Return nothing but the lines from the line with "Arousal, 1: 1 -> 0" through the last line of the entries that follow, copied exactly and free of pictures.

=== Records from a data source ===
————————

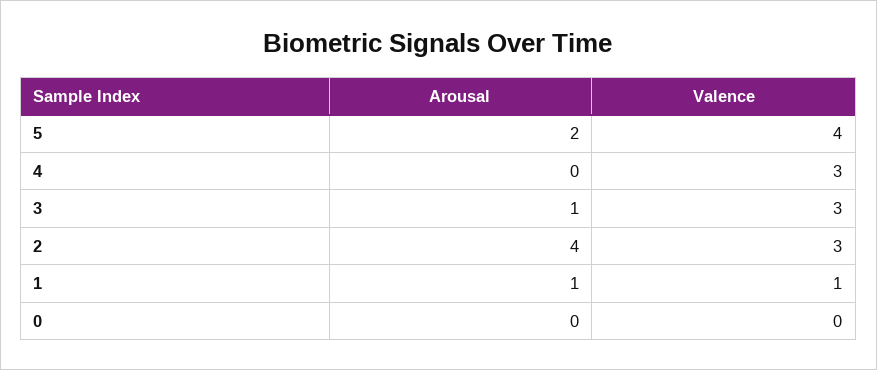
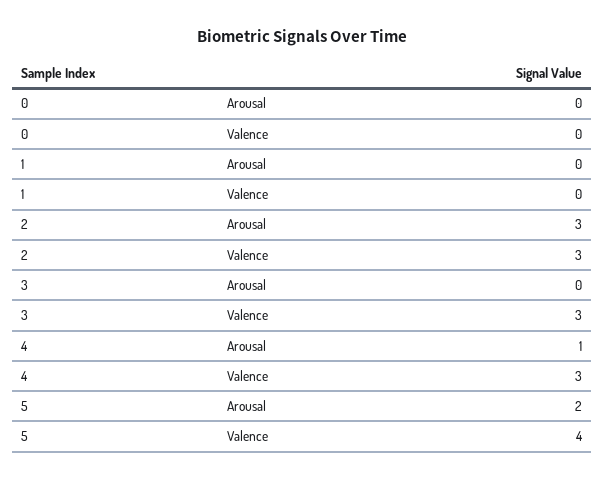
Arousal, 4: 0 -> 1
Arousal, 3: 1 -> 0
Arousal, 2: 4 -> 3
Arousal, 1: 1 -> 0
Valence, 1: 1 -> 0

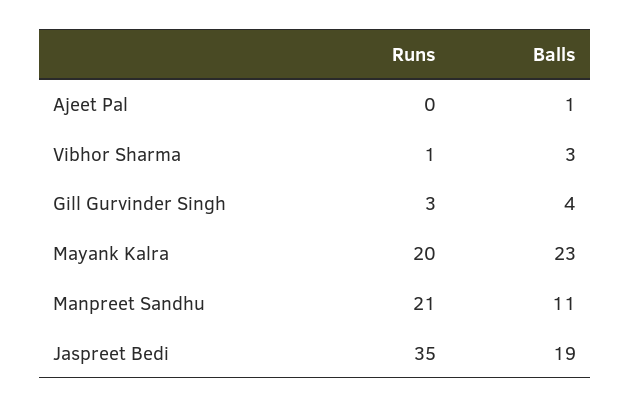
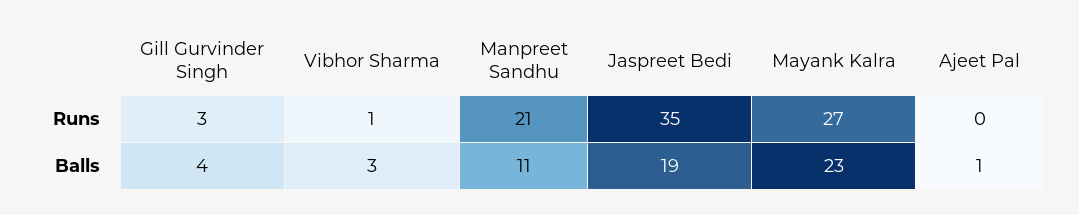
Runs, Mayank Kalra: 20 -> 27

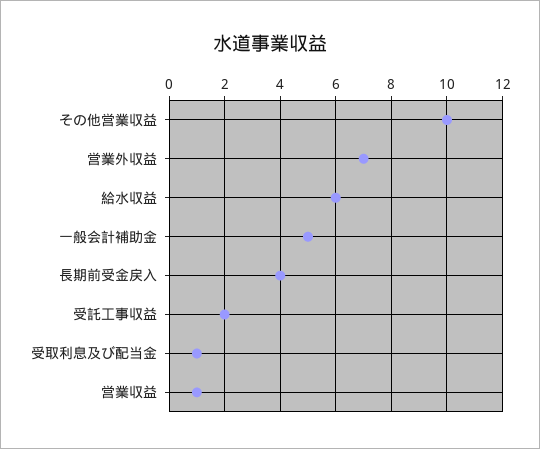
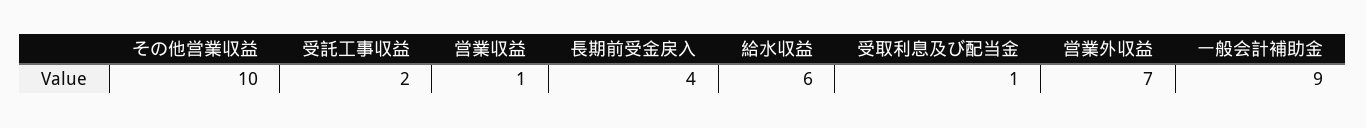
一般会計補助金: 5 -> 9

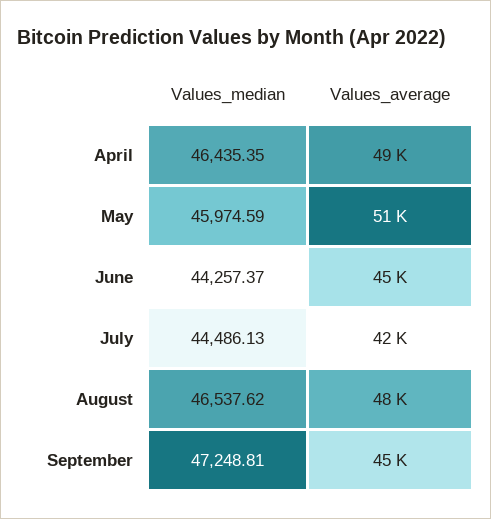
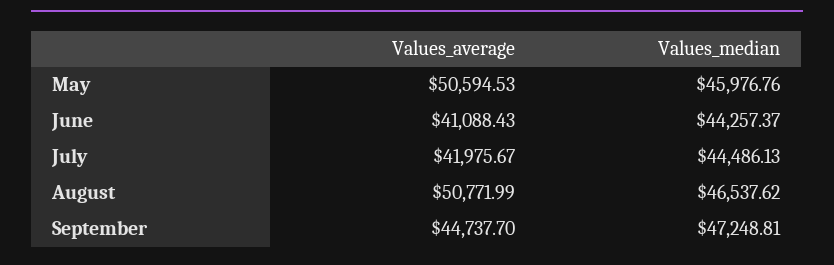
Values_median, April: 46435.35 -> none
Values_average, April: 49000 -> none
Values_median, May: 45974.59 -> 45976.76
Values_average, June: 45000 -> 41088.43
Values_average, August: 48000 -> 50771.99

————————

=== EXERCISE RESPONSE ===
Arousal, 1: 1 -> 0
Valence, 1: 1 -> 0

Runs, Mayank Kalra: 20 -> 27

一般会計補助金: 5 -> 9

Values_median, April: 46435.35 -> none
Values_average, April: 49000 -> none
Values_median, May: 45974.59 -> 45976.76
Values_average, June: 45000 -> 41088.43
Values_average, August: 48000 -> 50771.99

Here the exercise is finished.